Virginia Governor Signs Bill to Simplify Video Franchise License Approval

Mar 10, 2006  •  Post A Comment

Virginia Gov. Timothy Kaine signed into law Friday a bill designed to simplify the process of obtaining a video franchise license by ensuring local governments approve franchise applications more quickly.

The new law mandates that local governments in the state approve video franchise applications within 75 days and is designed to discourage municipal governments from prolonging the approval process.

While telephone companies such as AT&T and Verizon Communications have been pressing state legislatures to pass bills that allow for statewide video franchises, such a move in Virginia would have required a change in the Virginia Constitution, which gives local governments control of right-of-way issues.

Texas already has a law allowing for statewide video franchise licensing, and a similar bill is awaiting signature on the Indiana governor’s desk.
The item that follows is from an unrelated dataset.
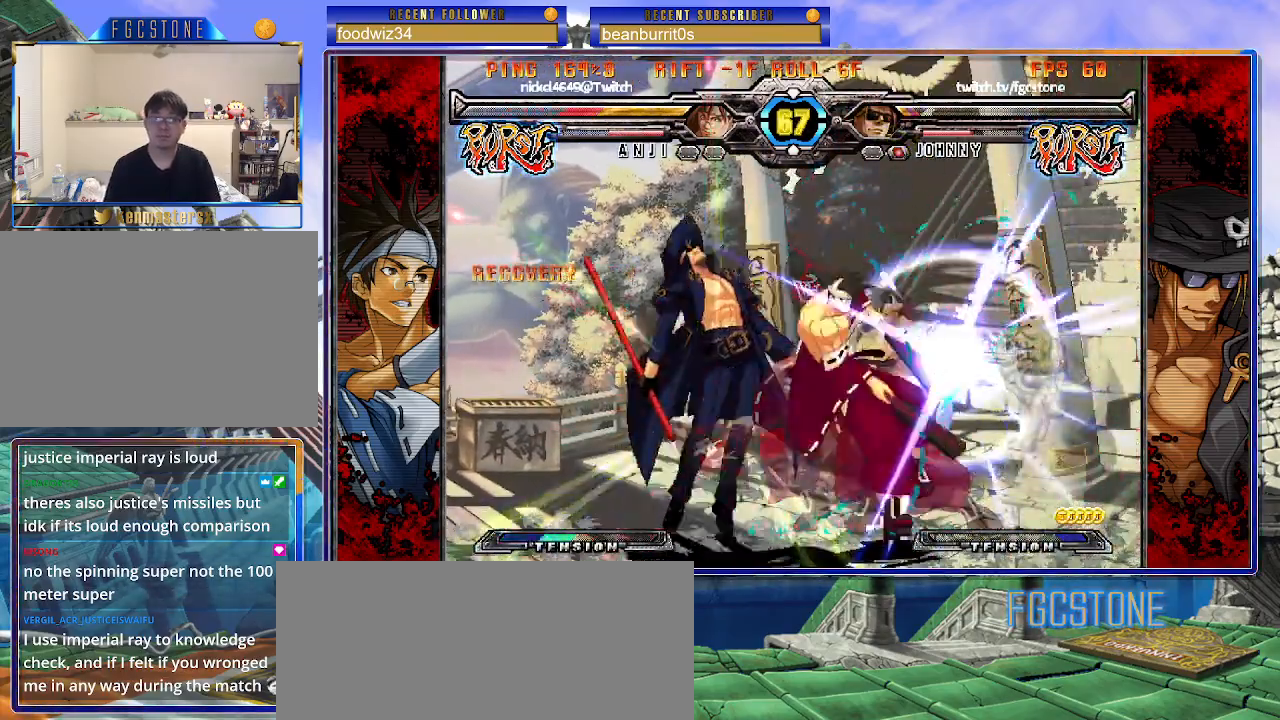
Gameplay with a controller (arcade stick); each line is a JSON object with the inputs held at the frame after it. "events" lists button and stick changes between this image and that frame as [ms after this image, input, new state], when the widget could be followed in between. Not read: L3 R3 other_buttons.
{"buttons": ["D", "HS"], "left_stick": "left", "events": [[50, "left_stick", "left"], [417, "D", "down"], [417, "HS", "down"]]}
Other states taking up the statewide franchising issue include Kansas, Missouri, South Carolina and California.

“We congratulate Virginia legislators and the governor for enacting a law that streamlines government regulation of video franchising while providing an opportunity for all providers to compete fairly,” said National Cable Television Association President Kyle McSlarrow in a statement. “Virginia has set the bar for federal and state legislators as they too ponder changes in telecommunications law to ensure fair and robust competition and create a more dynamic telecommunications marketplace.”

AT&T and Verizon are betting big on video services as a way to counteract the decline in wire-line and long-distance businesses. The companies have spent billions of dollars in the past few years upgrading their telephone networks with fiber-optic technology that enables the delivery of video and high-speed data to residential customers.

However, the process has been slowed by current video franchising rules, which require the telcos to negotiate with each municipality where they want to offer their video service, a long and arduous process that most analysts agree would likely delay the telcos’ ability to recoup their fiber investment.

To help speed that process, AT&T and Verizon each have been lobbying hard in various states and in Congress to change the franchise rules, often meeting with stiff resistance from the cable industry.